Für Autofahrer hat sich die Situation deutlich verschlechtert. Der Parksuchverkehr wurde nicht verbessert, sondern zusätzlich verkompliziert. Lange Umwege mit unnötigen Zusatzstrecken widersprechen dem Gedanken des Umweltschutzes. Gleichzeitig werden die Bewohner der Innenstadt durch die verlängerten Fahrwege nicht entlastet – im Gegenteil.
Mehr als die Hälfte der Bürger der Stadt Erkelenz lebt in den umliegenden ländlichen Gebieten. Aufgrund eines wenig leistungsfähigen ÖPNV sind viele von ihnen auf das Auto angewiesen, um die Innenstadt zu erreichen. Für den Einzelhandel in Erkelenz bedeutet die neue Verkehrsführung daher eher einen Nachteil als einen Gewinn.

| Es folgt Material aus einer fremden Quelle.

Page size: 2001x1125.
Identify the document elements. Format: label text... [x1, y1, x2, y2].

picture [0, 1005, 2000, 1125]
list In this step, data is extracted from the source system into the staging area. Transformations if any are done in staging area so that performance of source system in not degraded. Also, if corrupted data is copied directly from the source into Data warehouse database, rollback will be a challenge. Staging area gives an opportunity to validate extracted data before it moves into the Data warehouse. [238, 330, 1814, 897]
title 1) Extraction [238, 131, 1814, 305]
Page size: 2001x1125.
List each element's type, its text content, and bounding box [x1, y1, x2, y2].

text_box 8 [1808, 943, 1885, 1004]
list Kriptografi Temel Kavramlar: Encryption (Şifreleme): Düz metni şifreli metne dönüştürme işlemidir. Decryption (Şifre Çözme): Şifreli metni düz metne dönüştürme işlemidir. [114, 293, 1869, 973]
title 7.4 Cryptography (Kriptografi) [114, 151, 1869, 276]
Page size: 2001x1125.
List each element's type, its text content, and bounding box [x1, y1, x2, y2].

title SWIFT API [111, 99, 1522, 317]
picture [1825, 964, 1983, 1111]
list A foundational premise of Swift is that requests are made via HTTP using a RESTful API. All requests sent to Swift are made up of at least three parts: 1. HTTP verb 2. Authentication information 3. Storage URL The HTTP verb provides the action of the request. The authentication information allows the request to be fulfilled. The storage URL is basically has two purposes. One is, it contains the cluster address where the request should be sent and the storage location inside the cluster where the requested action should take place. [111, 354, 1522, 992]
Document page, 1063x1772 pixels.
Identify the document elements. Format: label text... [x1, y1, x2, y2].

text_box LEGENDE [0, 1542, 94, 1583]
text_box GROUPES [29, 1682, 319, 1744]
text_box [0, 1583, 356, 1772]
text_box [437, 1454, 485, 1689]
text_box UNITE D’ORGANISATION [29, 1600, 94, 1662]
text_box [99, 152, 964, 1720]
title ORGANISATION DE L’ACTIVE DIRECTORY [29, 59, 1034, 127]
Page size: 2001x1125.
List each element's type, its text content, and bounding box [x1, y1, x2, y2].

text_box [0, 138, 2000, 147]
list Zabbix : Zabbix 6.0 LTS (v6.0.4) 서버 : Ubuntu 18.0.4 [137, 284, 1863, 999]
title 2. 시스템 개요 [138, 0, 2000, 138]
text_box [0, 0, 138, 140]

Das Konzept trägt zudem deutlich die Handschrift eines Zeitgeistes, der dem Individualverkehr kritisch gegenübersteht. Doch wir stehen vor veränderten Rahmenbedingungen, die ein Umdenken erfordern. Maßnahmen, die auf Einschränkung individueller Mobilität abzielen, sind nicht zielführend und sollten überdacht werden.
Wenn wir die Innenstadt wieder zu einem attraktiven und lebendigen Ort für Handel und Dienstleistungen entwickeln wollen, braucht es eine realitätsnahe und praxisorientierte Verkehrspolitik.
Alle Straßen in der Erkelenzer Innenstadt, die baulich dafür geeignet sind, sollten wieder in beide Richtungen für den Pkw-Verkehr freigegeben werden. Einbahnstraßen sollten nur dort bestehen bleiben, wo dies aus nachvollziehbaren Gründen erforderlich ist. Individuelle Mobilität bleibt ein zentraler Bestandteil moderner Verkehrskonzepte – und der Pkw-Verkehr eine tragende Säule davon.